La juge Shameem Hamuth-Laulloo, siégeant en référé, a ordonné à la Banque de Maurice de soumettre un rapport d’enquête dans sa version intégrale à la police. Cette décision, qui est tombée hier, porte sur une fraude alléguée de 40 millions de dollars au sein de la State Bank of Mauritius (SBM), connue comme la NMC Healthcare Saga.
La juge justifie cette divulgation en mettant en avant l’intérêt public, avec la possibilité pour les clients de la State Bank de recouvrer leurs placements. La juge a toutefois émis des restrictions : la police ne devra utiliser ce rapport qu’à des fins d’enquête, vu la nature hautement confidentielle du document. La police a été appelée à prendre toutes les précautions nécessaires pour sauvegarder la confidentialité de la teneur du rapport.
Cette affaire fait suite à une fraude de 40 millions de dollars au préjudice de SBM Bank (Mauritius) Ltd par l’entreprise NMC Healthcare LLC, basée aux Émirats arabes unis. La Banque de Maurice avait précédemment initié une enquête sur le prêt consenti à NMC Healthcare LLC. Cette enquête, qui avait été confiée à la firme BDO, avait pour attributions d’dentifier des manquements de SBM Bank (Mauritius) Ltd et de recommander des sanctions. Sur la base des conclusions de ce rapport, le Directeur des Poursuites publiques (DPP) avait demandé à la police d’ouvrir une enquête par rapport à des violations des dispositions de la Financial and Anti Money Laundering Act (FIAMLA).
En mai 2022, la firme BDO avait fourni un Executive Summary de son Special Examination Report remontant à juin 2020 à la Banque de Maurice.

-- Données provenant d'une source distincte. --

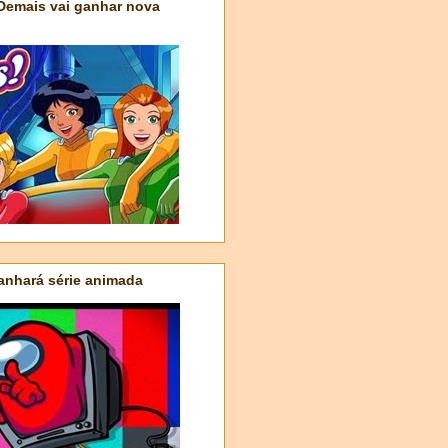
 Demais vai ganhar nova
nhará série animada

De son côté, la police avait réclamé le rapport dans son intégralité. Mais la Banque de Maurice, s’appuyant sur les Limitations on Disclosure émises par la BDO, avait objecté à la demande de la police.

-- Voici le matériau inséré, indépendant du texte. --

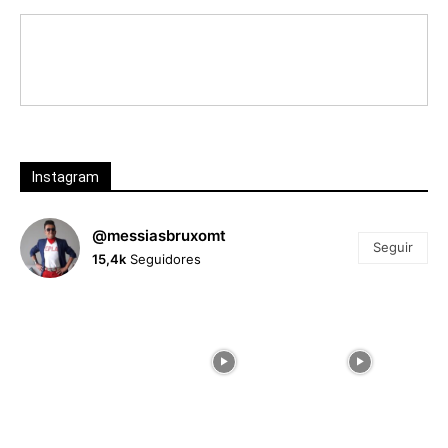
Instagram
@messiasbruxomt
Seguir
15,4k
Seguidores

Le commissaire de police avait alors demandé à la Cour suprême d’ordonner à la Banque de Maurice de fournir cette version complète du rapport de BDO Ltd. La Banque de Maurice avait avancé qu’elle ne pouvait communiquer qu’une version abrégée de ce rapport, en connexion avec la SBM seulement, vu que le rapport contient des informations sur d’autres entités du groupe SBM, à savoir SBM (Bank) Holdings Ltd et SBM Holdings Ltd.
La Banque Centrale avait aussi demandé que la firme BDO soit chargée d’éditer le rapport. Du côté de la police, la non-divulgation du rapport complet constituerait une entrave à l’enquête policière, surtout que SBM (Bank) Holdings Ltd et SBM Holdings Ltd sont aussi concernées par cette enquête.
La juge Hamuth-Laulloo soutient que la Banque de Maurice n’a pas convaincu quant aux raisons de son objection. Elle n’a pas non plus démontré dans quelle mesure la divulgation du rapport intégralement lui porte préjudice. Qui plus est, la Banque de Maurice mettait trop l’accent sur certaines restrictions de divulgation de la firme BDO dans son Executive Summary, alors que celle-ci a fait part que le rapport était la propriété de la Banque de Maurice, devant prendre toute décision en matière de divulgation.
En ce qui concerne les filiales SBM Holdings Ltd et SBM (Bank) Holdings Ltd, le rapport a fait état de leur implication d’une façon ou d’une autre, et que ce n’est pas à la Banque de Maurice de dicter quoi que ce soit à la police dans le cadre de cette enquête pour fraude. Dans la présente affaire, la Banque de Maurice doit se contenter d’imposer des conditions raisonnables pour sauvegarder la confidentialité du rapport.
La Cour affirme que la divulgation d’un document confidentiel est nécessaire pour combattre des délits graves comme le blanchiment de fonds, la fraude et la corruption. Ainsi, la Cour a le devoir envers le public d’ordonner la divulgation de telles informations, démarche quoique assortie de certaines restrictions. Elle a ainsi ordonné que le rapport in toto soit communiqué à la police pour qu’elle puisse mener son enquête convenablement.